C’est une histoire marquée de bout en bout par le sang et les larmes. Le 11 septembre 2001, l’effondrement des tours du World Trade Center plongeait le monde dans la stupeur, et l’Amérique dans une colère vengeresse. Contre Oussama Ben Laden et Al-Qaïda, évidemment. Mais aussi contre le régime taliban, coupable de les avoir protégés dans les montagnes afghanes. En deux mois, l’offensive éclair de la coalition internationale et de l’Alliance du Nord avait réussi à chasser les mollahs de Kaboul. Mais vingt ans et près de 170 000 morts plus tard, les voilà de nouveau maîtres de la capitale. Et c’est par un double attentat-suicide le 26 août aux abords de l’aéroport, tuant plus de 80 personnes, dont 13 GI, que s’est achevée une sortie aux airs de débâcle pour la puissance américaine et, avec elle, pour tout l’Occident.

« Que s’est-il passé ? » s’interroge le grand reporter Patrick de Saint-Exupéry dans un long et saisissant récit qui revient sur l’histoire moderne de l’Afghanistan, cette terre martyre dont Joseph Kessel affirmait déjà dans son roman de 1967 Les Cavaliers : « Il ne se trouve pas une pierre dans cet endroit maudit qui n’ait été tachée de sang. » Dans ce numéro du 1, nous essayons de comprendre les racines de cet échec, d’analyser les erreurs de stratégie d’une guerre qui a mené le pays dans l’impasse, sans vaincre pour autant le terrorisme islamiste. Bref, de saisir pourquoi, d’une déflagration à l’autre, les deux dernières décennies n’auront été qu’une parenthèse, dans laquelle les États-Unis ont engouffré plus de deux mille milliards de dollars et bon nombre de leurs illusions. Bien sûr, l’invasion de 2001 n’avait pas pour but de sauver les femmes afghanes de l’oppression talibane. Mais elle portait en elle une promesse démocratique, l’espoir de la construction d’un État à même de faire taire les dissensions ethniques et d’offrir à chacun liberté, éducation et sécurité.

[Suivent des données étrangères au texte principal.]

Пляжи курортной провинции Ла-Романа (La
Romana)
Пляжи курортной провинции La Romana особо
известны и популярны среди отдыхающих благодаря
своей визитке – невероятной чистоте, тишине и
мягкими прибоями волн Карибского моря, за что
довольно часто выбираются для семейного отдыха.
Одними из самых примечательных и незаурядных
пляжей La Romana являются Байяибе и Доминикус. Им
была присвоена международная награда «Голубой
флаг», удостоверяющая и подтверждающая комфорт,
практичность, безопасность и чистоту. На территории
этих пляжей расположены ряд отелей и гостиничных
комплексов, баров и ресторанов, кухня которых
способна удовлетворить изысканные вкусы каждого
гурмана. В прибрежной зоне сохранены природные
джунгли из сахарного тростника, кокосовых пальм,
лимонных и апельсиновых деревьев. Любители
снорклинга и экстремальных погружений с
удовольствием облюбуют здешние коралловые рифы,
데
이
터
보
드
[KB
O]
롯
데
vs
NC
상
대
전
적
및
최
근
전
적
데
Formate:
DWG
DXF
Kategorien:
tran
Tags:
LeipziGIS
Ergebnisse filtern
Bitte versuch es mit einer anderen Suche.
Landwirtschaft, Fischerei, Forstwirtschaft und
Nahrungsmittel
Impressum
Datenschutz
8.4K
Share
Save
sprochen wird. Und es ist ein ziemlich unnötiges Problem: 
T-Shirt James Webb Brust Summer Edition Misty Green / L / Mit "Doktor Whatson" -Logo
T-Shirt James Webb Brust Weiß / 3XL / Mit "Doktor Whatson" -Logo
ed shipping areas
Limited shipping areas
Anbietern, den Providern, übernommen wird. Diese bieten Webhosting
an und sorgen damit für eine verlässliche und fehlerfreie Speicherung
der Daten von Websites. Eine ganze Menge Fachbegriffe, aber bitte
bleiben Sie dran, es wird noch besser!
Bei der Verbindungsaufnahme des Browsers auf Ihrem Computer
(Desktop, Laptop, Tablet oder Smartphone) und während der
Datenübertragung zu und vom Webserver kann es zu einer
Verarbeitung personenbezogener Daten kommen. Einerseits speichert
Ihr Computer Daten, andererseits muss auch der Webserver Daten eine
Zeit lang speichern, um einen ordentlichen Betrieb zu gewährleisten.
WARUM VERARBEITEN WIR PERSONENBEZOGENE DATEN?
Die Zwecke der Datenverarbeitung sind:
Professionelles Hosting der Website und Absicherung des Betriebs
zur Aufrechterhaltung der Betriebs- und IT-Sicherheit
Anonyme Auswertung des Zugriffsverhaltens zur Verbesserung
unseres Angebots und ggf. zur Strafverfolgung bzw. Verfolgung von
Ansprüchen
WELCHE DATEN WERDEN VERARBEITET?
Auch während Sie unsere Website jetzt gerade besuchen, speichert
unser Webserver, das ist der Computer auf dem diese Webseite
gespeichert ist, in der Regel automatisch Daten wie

Aujourd’hui, cet avenir n’est plus qu’un mirage pour la population afghane, dont plus de la moitié n’était pas née il y a vingt ans. La loi talibane n’avait certes pas totalement disparu, survivant dans certaines zones tribales au nom de la tradition religieuse, ou contre la corruption du pouvoir en place. Elle s’appliquera désormais à tout un pays, drapé dans le deuil de ses espérances. Pas plus qu’en 2001, le monde ne se battra pour le sort des femmes afghanes. Mais cette fois, il ne pourra pas feindre l’ignorance et détourner le regard. Charge aux chancelleries occidentales, mais aussi à la société civile, de tenir sous pression le régime taliban. Pour éviter que ne coulent à nouveau les larmes et le sang.